Doses tested in the clinical trial ranged from 20 mg/m2 to 100 mg/m2 weekly, with half the total dose given at a time. Gemcitabine was given by infusion on Mondays and Thursdays of the 3-week cycle. The optimal weekly dose of gemcitabine proved to be 70 mg/m2.
Radiation Doses
Radiation was given in standard fractionated doses, 1.8 Gy/day over 5 days each week. "The total dose was 60 Gy, a little bit lower than I would have liked," Dr. Blackstock said, "but we were trying to be very cautious here." He noted that significant toxicity and some deaths had been seen in a previous European study that used full-dose gemcitabine with a total radiation therapy dose of 60 Gy.
Radiation was directed at the gross disease with margins, "although we did treat the mediastinum electively to 39.6 Gy," Dr. Blackstock said.
The most significant adverse effect was an atypical grade 4 esophagitis seen in two patients who received the maximum dose, 100 mg/m2/wk. The esophagitis, Dr. Blackstock stressed, was not like that usually seen with radiation therapy. It did not resolve spontaneously, and both patients had to be hospitalized for treatment. "We don’t typically have to hospitalize people for a week or two to get over esophagitis with just radiation alone," he noted.
Endoscopy revealed severe ulcerations in both patients. "They both have actually done well," Dr. Blackstock said, "and I have no evidence that they will develop strictures, which are a late radiation complication, but it’s a little early to say."

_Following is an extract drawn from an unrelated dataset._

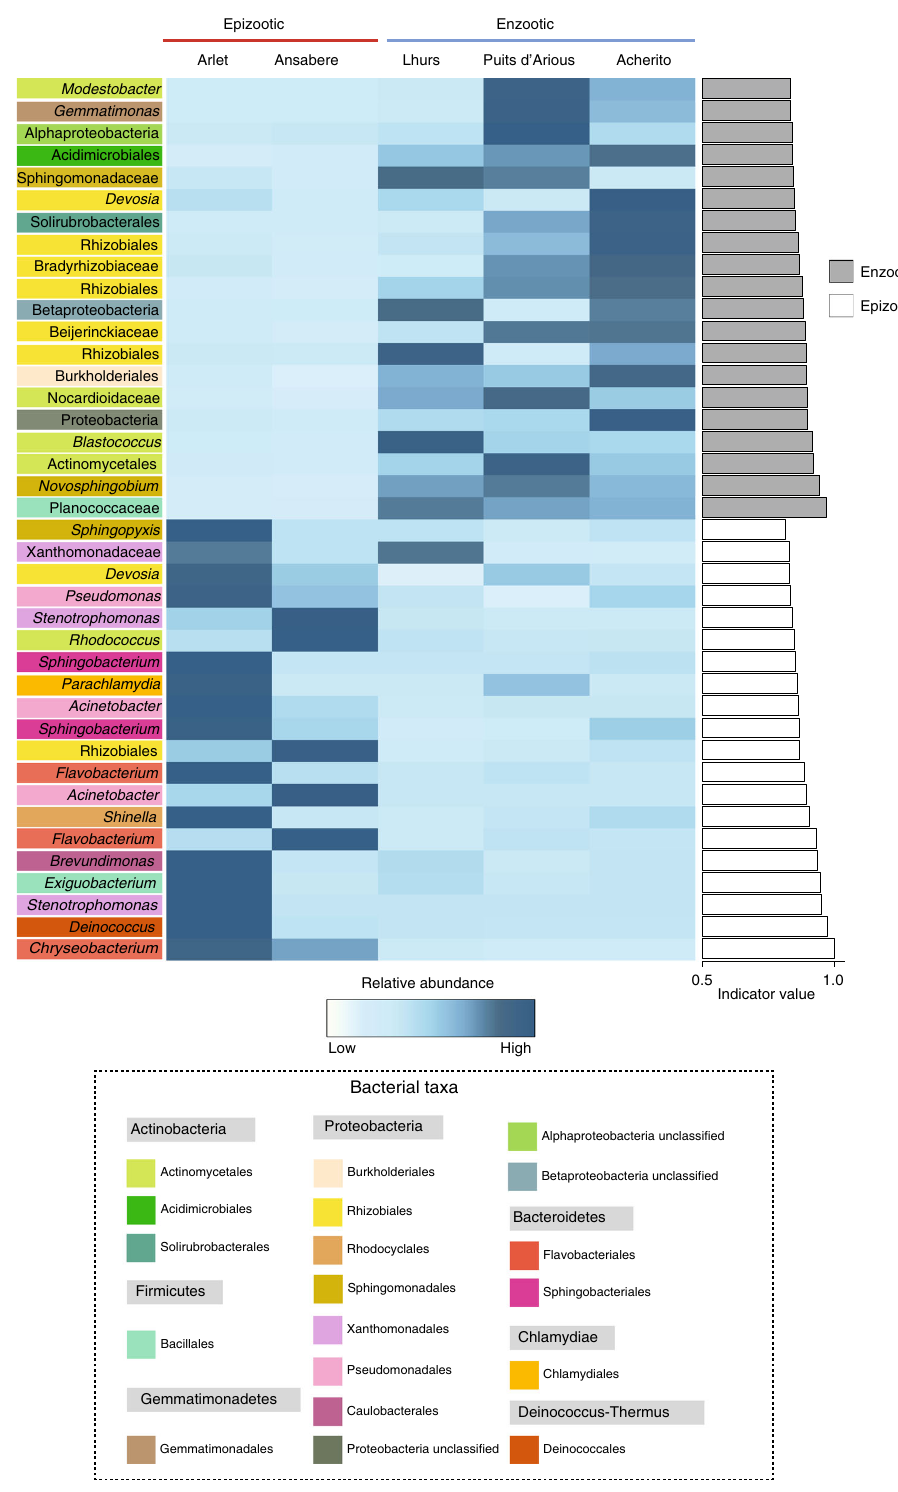
Fig. 4 Heatmap displaying the normalised relative abundance of the top 20 bacterial OTUs from enzootic and epizootic populations identi fi ed from indicator analysis. Sample sizes were: Enzootic = 32 (Acherito = 14, Lhurs = 11, Puits d ’ Arious = 7); Epizootic = 19 (Arlet = 16, Ansabere =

A multi-institutional phase II study of induction carboplatin (Paraplatin) and gemcitabine, followed by twice-weekly gemcitabine and radiation therapy is now being initiated in patients with NSCLC, Dr. Blackstock said. The radiation dose will be escalated to 66 Gy in the phase II trial.
Based on preclinical data suggesting synergy between gemcitabine and oxaliplatin (investigational), Dr. Blackstock is working with the National Cancer Institute to initiate a phase I/II trial of induction gemcitabine/oxaliplatin followed by twice-weekly gemcitabine and weekly oxaliplatin in patients with advanced NSCLC. "This is an effort to build upon the encouraging results observed in this phase I/II study," he said.